=== Action item ===
Nothing is needed except the lines below that run from the one with "In some instances" through the one with "<sup>98</sup> Political and", repeated exactly.

:: Data section

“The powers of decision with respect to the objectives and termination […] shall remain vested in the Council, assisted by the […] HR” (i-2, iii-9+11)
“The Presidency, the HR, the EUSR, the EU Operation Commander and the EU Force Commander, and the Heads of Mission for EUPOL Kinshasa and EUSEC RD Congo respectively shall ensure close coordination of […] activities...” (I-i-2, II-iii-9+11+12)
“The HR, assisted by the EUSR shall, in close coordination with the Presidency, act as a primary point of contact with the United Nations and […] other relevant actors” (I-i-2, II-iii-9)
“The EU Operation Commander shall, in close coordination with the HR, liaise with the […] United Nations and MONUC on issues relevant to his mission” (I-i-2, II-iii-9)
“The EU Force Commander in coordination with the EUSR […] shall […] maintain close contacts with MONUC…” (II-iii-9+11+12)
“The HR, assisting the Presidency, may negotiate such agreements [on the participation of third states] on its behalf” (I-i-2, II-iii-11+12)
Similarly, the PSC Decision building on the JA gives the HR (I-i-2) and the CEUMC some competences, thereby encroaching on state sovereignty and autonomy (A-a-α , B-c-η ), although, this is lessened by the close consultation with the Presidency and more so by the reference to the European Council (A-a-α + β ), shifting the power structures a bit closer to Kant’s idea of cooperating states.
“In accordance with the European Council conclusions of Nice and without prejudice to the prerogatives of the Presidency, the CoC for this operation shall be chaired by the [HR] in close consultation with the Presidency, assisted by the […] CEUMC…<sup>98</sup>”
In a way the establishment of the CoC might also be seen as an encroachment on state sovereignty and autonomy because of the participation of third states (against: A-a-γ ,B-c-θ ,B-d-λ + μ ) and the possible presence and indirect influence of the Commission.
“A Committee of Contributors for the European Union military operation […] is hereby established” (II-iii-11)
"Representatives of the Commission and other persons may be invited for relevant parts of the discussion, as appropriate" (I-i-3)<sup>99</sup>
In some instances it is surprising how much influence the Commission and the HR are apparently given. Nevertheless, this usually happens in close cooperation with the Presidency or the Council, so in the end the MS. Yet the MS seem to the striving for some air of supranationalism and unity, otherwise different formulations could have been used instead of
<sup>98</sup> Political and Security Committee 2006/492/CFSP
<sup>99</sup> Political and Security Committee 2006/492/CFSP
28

::::

=== Expected answer ===
In some instances it is surprising how much influence the Commission and the HR are apparently given. Nevertheless, this usually happens in close cooperation with the Presidency or the Council, so in the end the MS. Yet the MS seem to the striving for some air of supranationalism and unity, otherwise different formulations could have been used instead of
<sup>98</sup> Political and Security Committee 2006/492/CFSP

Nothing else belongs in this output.